**READING PASSAGE**
──────
Thursday, October 25, 2018

Do You Believe?

 

 

I Believe...

I believe in the power of inner transformation. I was driving an immovable wedge through the heart of my family. I was the conduit of destruction in my home. I allowed sin to penetrate deep into my heart and mind, which clouded my judgment, my contentment and my desire to follow God's will in my life. Romans 8:5-7 says, Those who live according to the flesh have their minds set on what the flesh desires...The mind governed by the flesh is death...[and] is hostile to God; it does not submit to God's law, nor can it do so (NIV).

I was opposed to anything remotely associated with God; church, prayer, resisting temptation, reading the Bible...

If you've read other entries on my blog, you will be somewhat familiar with my journey. It didn't happen overnight, but the transformation of my heart and mind did eventually take place.

Here we are, nearly 5 years after the worst moment in our marriage and I am so deeply in love with my wife. This is the same woman that I believed I would never love like I was supposed to. This is the same woman I said terrible things to. This is the same woman I chose to file divorce papers against.

If this is the first entry you've read here, these words summarize our journey:
SIN     PAIN     LUST     ADULTERY     ANGUISH     STRIFE     TEARS     REGRET     GRACE     FORGIVENESS     MATURITY     RESTORATION     JOY     PEACE

Our journey is not over. But without the underlying power of Jesus, we would not have made it this far.

What is this power you speak of?
──────
**INFORMATION PROVIDED**
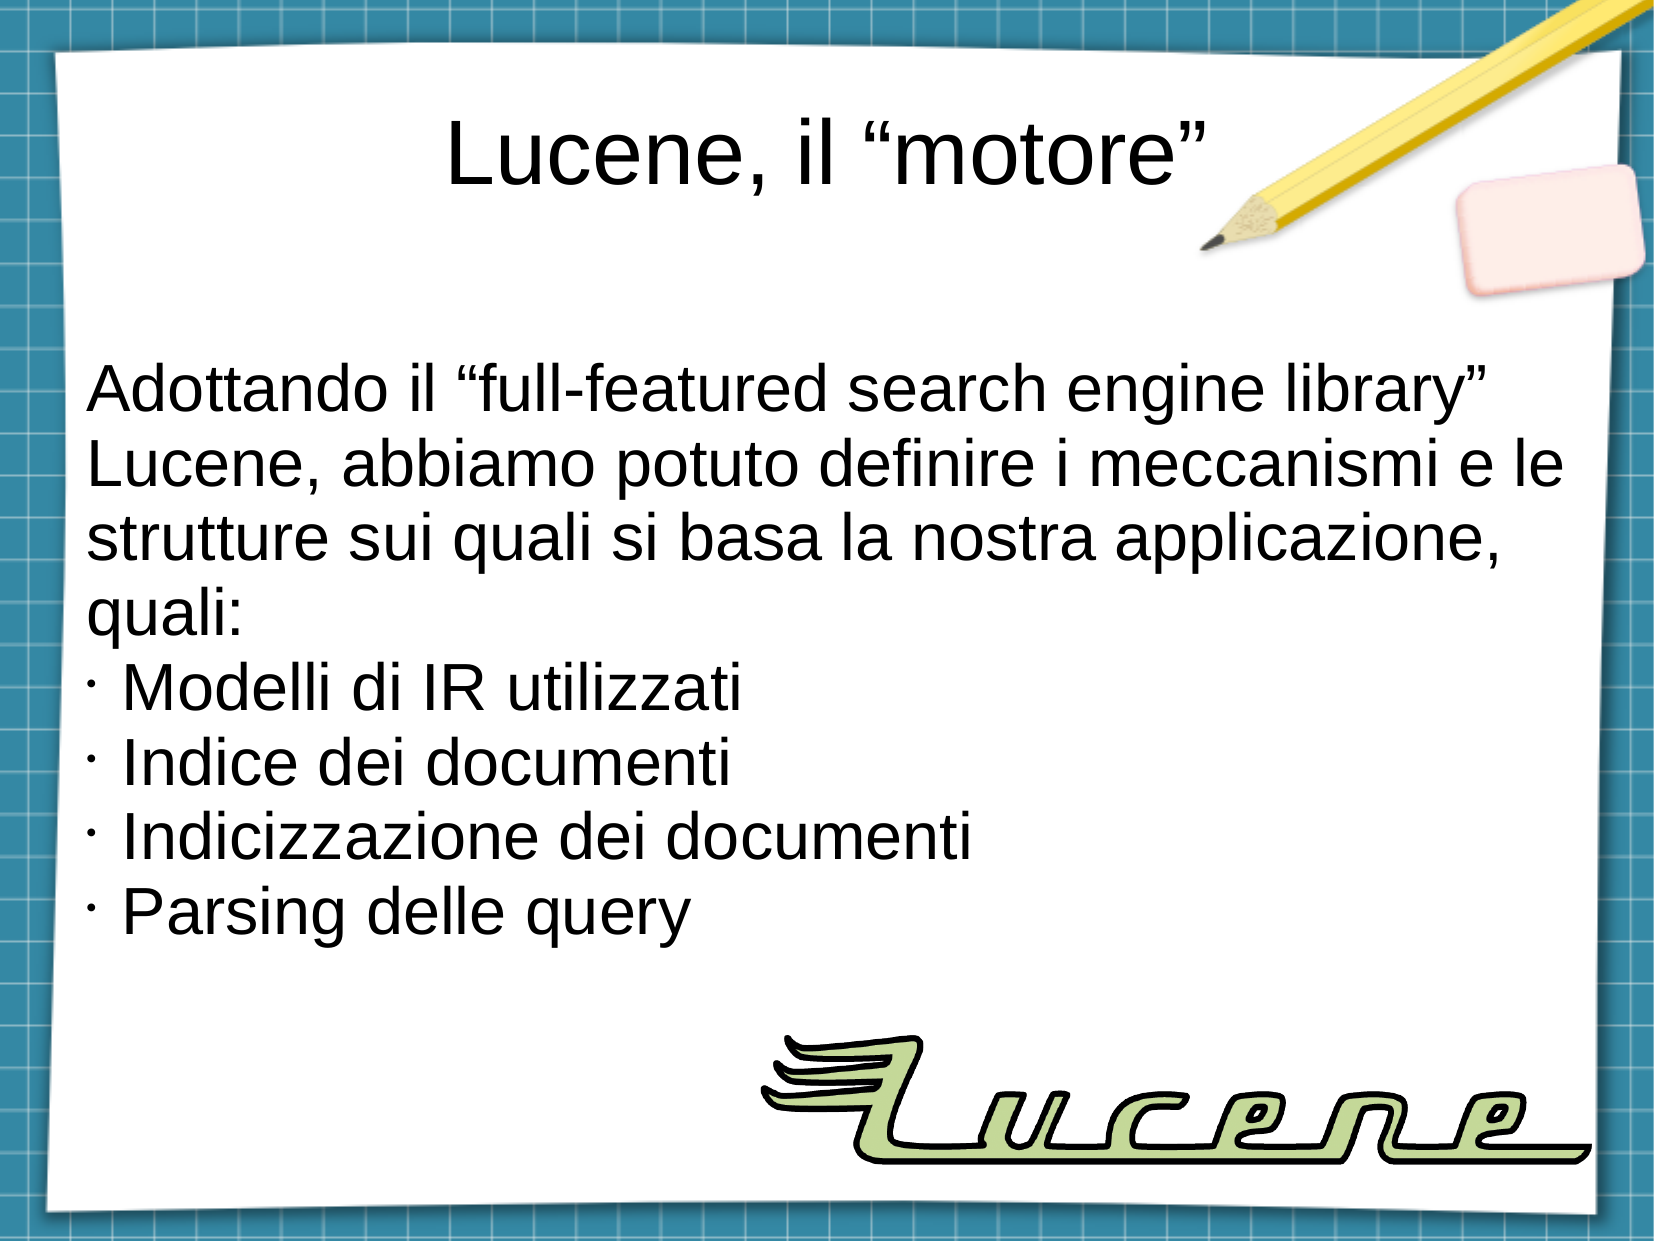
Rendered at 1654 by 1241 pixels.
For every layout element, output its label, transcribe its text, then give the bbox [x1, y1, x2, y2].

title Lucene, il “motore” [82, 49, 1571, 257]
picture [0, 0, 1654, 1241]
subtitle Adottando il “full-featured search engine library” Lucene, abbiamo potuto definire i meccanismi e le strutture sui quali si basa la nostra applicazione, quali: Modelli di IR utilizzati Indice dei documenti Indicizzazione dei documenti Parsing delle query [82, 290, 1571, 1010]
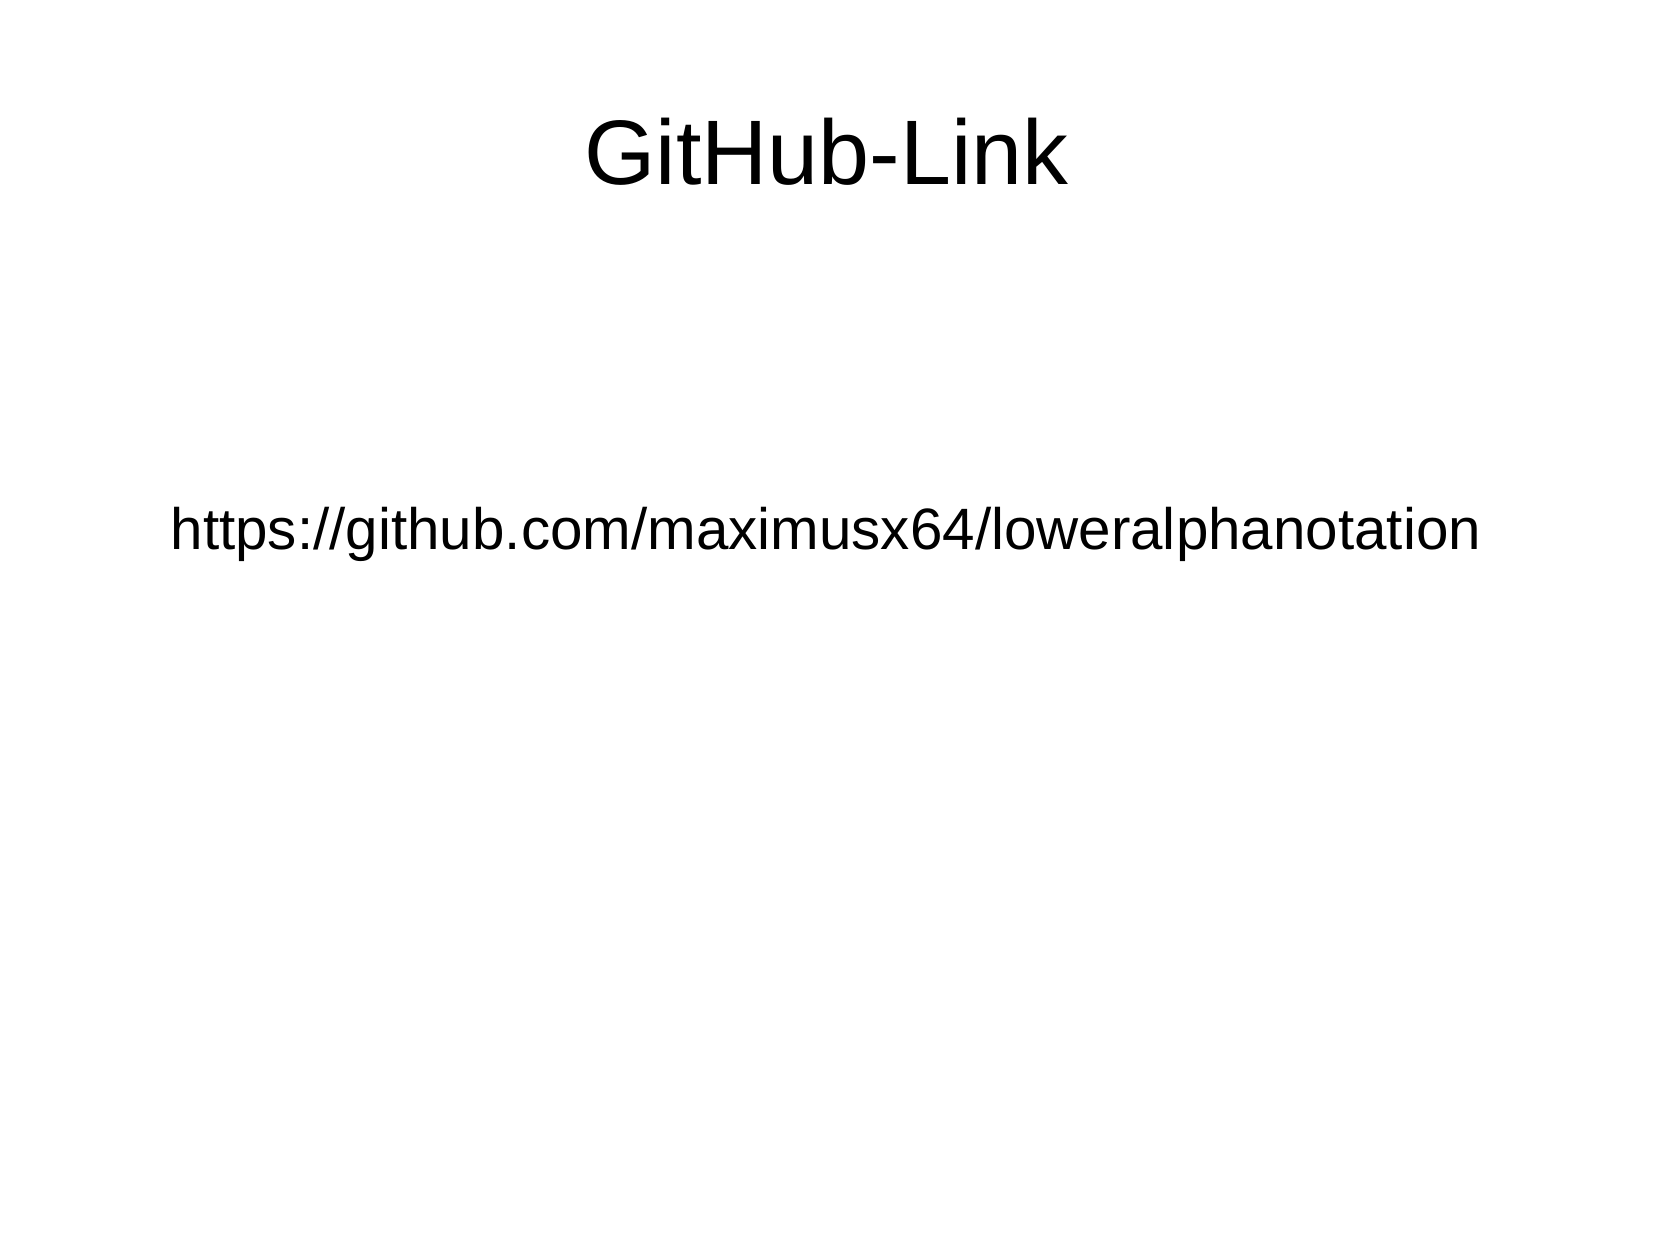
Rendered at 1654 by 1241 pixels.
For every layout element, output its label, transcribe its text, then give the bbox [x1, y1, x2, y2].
──────
**WRITTEN TASK**
Rewrite everything in the blog post on belief from "Do You Believe?" down to "reading the Bible...", replacing "wedge" with "barrier". The records were taken from a separate source.

**THE SOLUTION**
Do You Believe?

 

 

I Believe...

I believe in the power of inner transformation. I was driving an immovable barrier through the heart of my family. I was the conduit of destruction in my home. I allowed sin to penetrate deep into my heart and mind, which clouded my judgment, my contentment and my desire to follow God's will in my life. Romans 8:5-7 says, Those who live according to the flesh have their minds set on what the flesh desires...The mind governed by the flesh is death...[and] is hostile to God; it does not submit to God's law, nor can it do so (NIV).

I was opposed to anything remotely associated with God; church, prayer, resisting temptation, reading the Bible...